(Beginning of RECORD EXCERPTS)

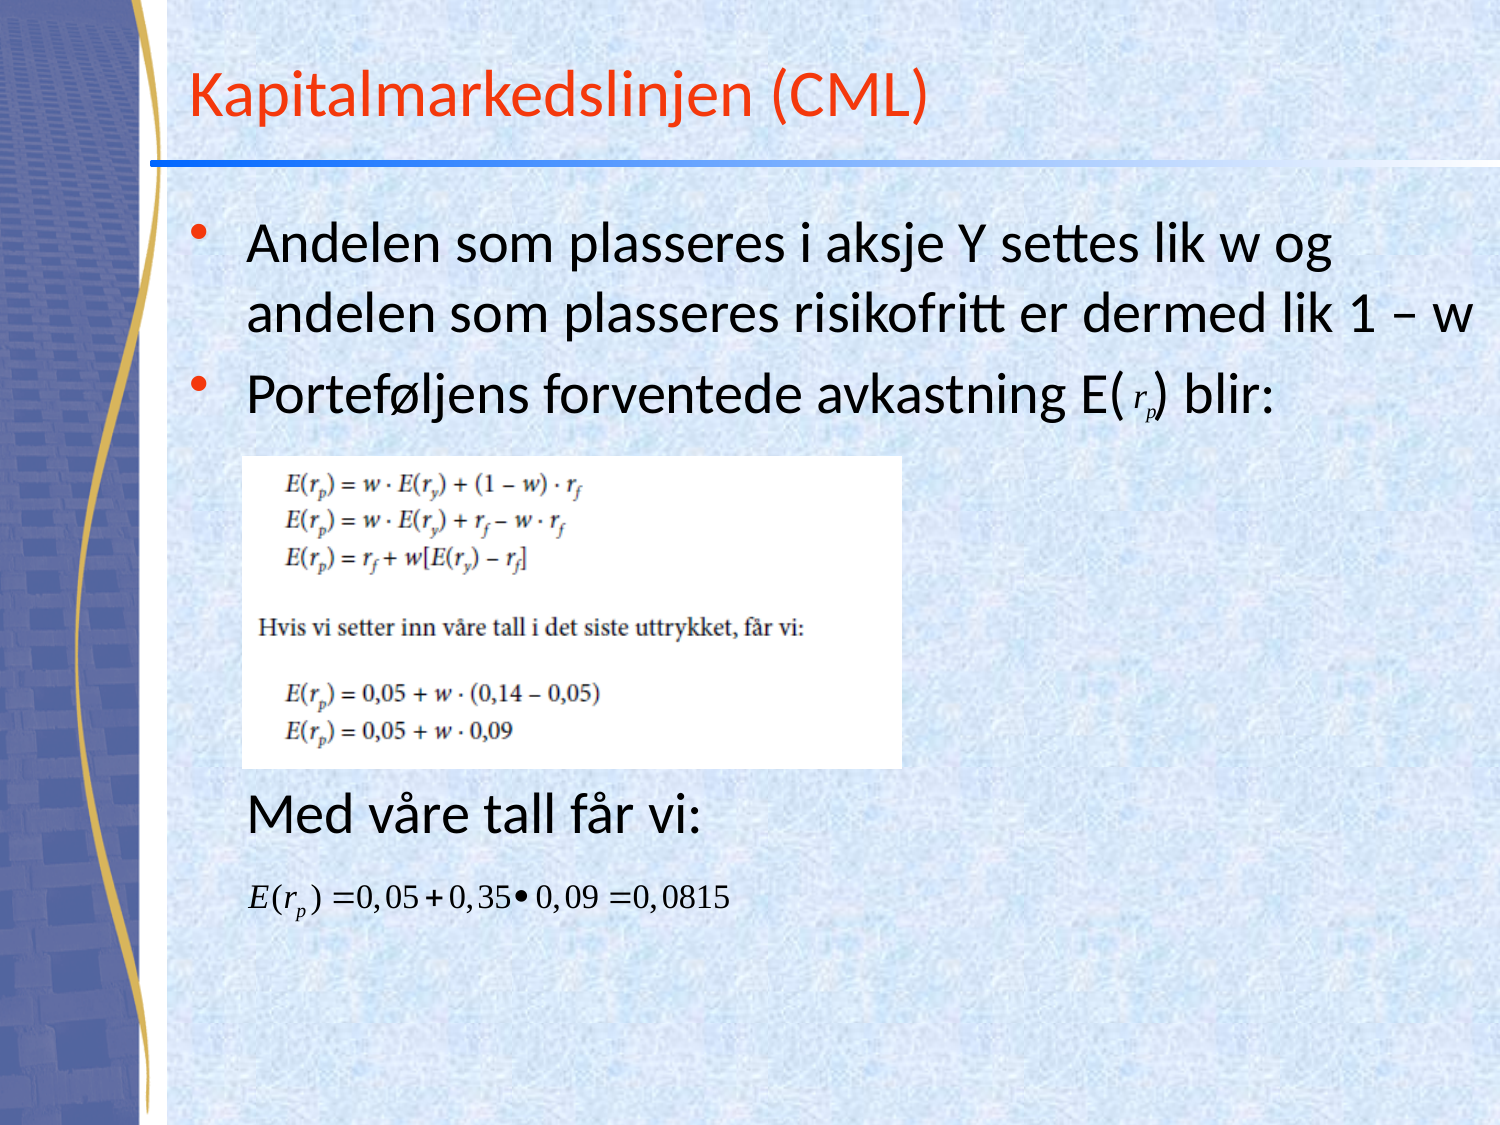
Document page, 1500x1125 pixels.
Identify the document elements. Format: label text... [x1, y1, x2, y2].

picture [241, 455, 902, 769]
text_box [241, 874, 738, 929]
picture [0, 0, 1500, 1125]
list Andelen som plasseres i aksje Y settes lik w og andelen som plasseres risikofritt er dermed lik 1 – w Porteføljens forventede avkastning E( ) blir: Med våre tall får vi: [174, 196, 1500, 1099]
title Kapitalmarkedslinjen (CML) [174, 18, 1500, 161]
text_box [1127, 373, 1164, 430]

(End of RECORD EXCERPTS)

- **REQUEST**
All pictures are to be dropped, and the records above returned exactly.

- **RESPONSE BOX**
Document page, 1500x1125 pixels.
Identify the document elements. Format: label text... [x1, y1, x2, y2].

picture [241, 455, 902, 769]
text_box [241, 874, 738, 929]
picture [0, 0, 1500, 1125]
list Andelen som plasseres i aksje Y settes lik w og andelen som plasseres risikofritt er dermed lik 1 – w Porteføljens forventede avkastning E( ) blir: Med våre tall får vi: [174, 196, 1500, 1099]
title Kapitalmarkedslinjen (CML) [174, 18, 1500, 161]
text_box [1127, 373, 1164, 430]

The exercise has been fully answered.